Quejarse se ha vuelto un camino serio y seguro para obtener una respuesta. Alguna respuesta.
M. se quejó porque llegó una pieza metálica junto a su hamburguesa. La llamaron, se comunicaron regularmente por dos semanas sobre cómo varias reuniones seguían el progreso de su queja en el sistema de quejas, hasta que llegaron a emitir un informe y una respuesta oficial (que le enviaron por email), mostrando cómo en la cocina alguien no había seguido el protocolo y alguno de sus piercings había terminado entre la comida. Desagradablemente honesto.
Yo me quejé porque una aplicación no funcionó correctamente en mi teléfono inteligente. Llegó una respuesta pidiendo más detalles para poder resolver el problema.

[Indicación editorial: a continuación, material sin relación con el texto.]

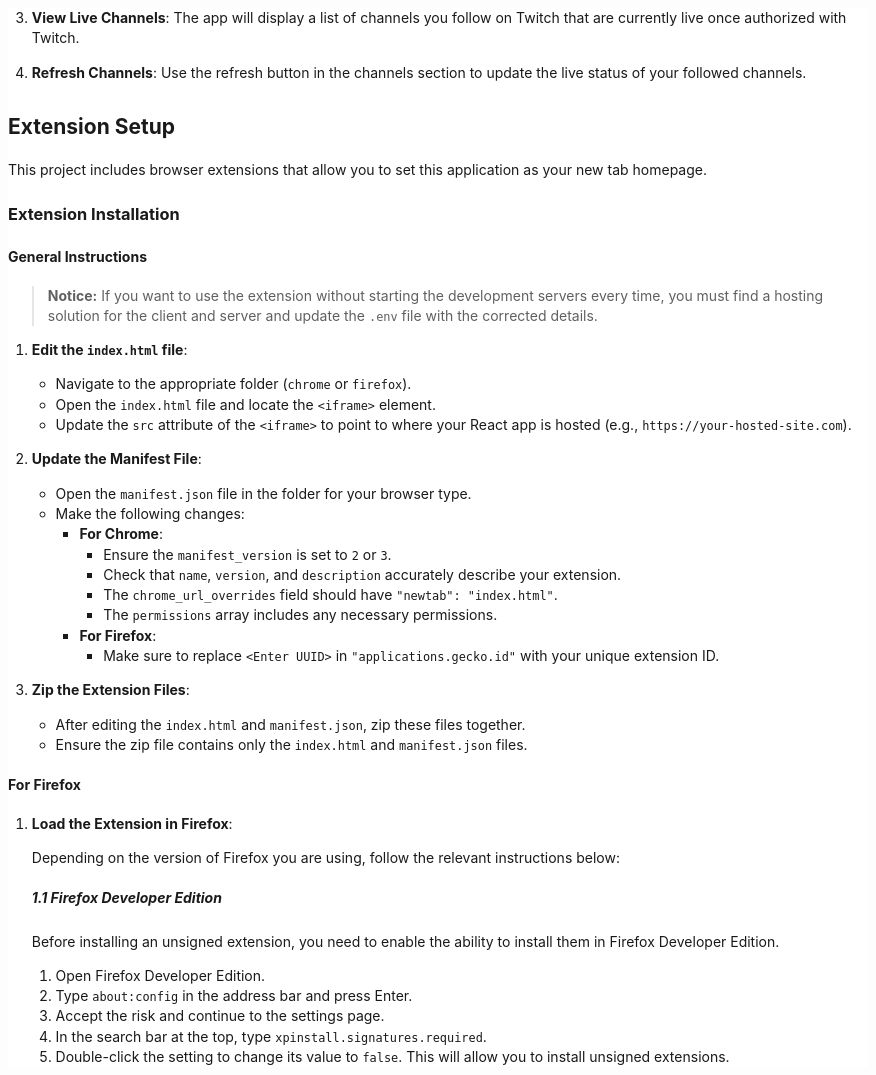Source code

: 3. **View Live Channels**: The app will display a list of channels you follow on Twitch that are currently live once authorized with Twitch.

4. **Refresh Channels**: Use the refresh button in the channels section to update the live status of your followed channels.

## Extension Setup

This project includes browser extensions that allow you to set this application as your new tab homepage.

### Extension Installation

#### General Instructions
> **Notice:** If you want to use the extension without starting the development servers every time, you must find a hosting solution for the client and server and update the `.env` file with the corrected details.

1. **Edit the `index.html` file**:
    - Navigate to the appropriate folder (`chrome` or `firefox`).
    - Open the `index.html` file and locate the `<iframe>` element.
    - Update the `src` attribute of the `<iframe>` to point to where your React app is hosted (e.g., `https://your-hosted-site.com`).

2. **Update the Manifest File**:
    - Open the `manifest.json` file in the folder for your browser type.
    - Make the following changes:
        - **For Chrome**:
            - Ensure the `manifest_version` is set to `2` or `3`.
            - Check that `name`, `version`, and `description` accurately describe your extension.
            - The `chrome_url_overrides` field should have `"newtab": "index.html"`.
            - The `permissions` array includes any necessary permissions.
        - **For Firefox**:
            - Make sure to replace `<Enter UUID>` in `"applications.gecko.id"` with your unique extension ID.

3. **Zip the Extension Files**:
    - After editing the `index.html` and `manifest.json`, zip these files together.
    - Ensure the zip file contains only the `index.html` and `manifest.json` files.

#### For Firefox

1. **Load the Extension in Firefox**:

    Depending on the version of Firefox you are using, follow the relevant instructions below:

    ##### 1.1 Firefox Developer Edition

    Before installing an unsigned extension, you need to enable the ability to install them in Firefox Developer Edition.

    1. Open Firefox Developer Edition.
    2. Type `about:config` in the address bar and press Enter.
    3. Accept the risk and continue to the settings page.
    4. In the search bar at the top, type `xpinstall.signatures.required`.
    5. Double-click the setting to change its value to `false`. This will allow you to install unsigned extensions.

Me quejé porque alguien no atendió bien a un familiar en silla de ruedas y me reembolsaron el dinero además de asegurar que se haría todo mejor a la próxima.
Años después, hay una queja larga, grande y profunda contra una empresa de las que pone a la gente a cargar una maleta naranja, en la que mis datos personales andan por ahí usándose sin control y hay todo un proceso legal, descargos, actas y cosas registradas. Tal vez sirva para algo, tras años de demostrar enojo.
Quejarse como entender que el otro lo intenta, mal o bien, y uno sólo quiere que funcione mejor. Para todos.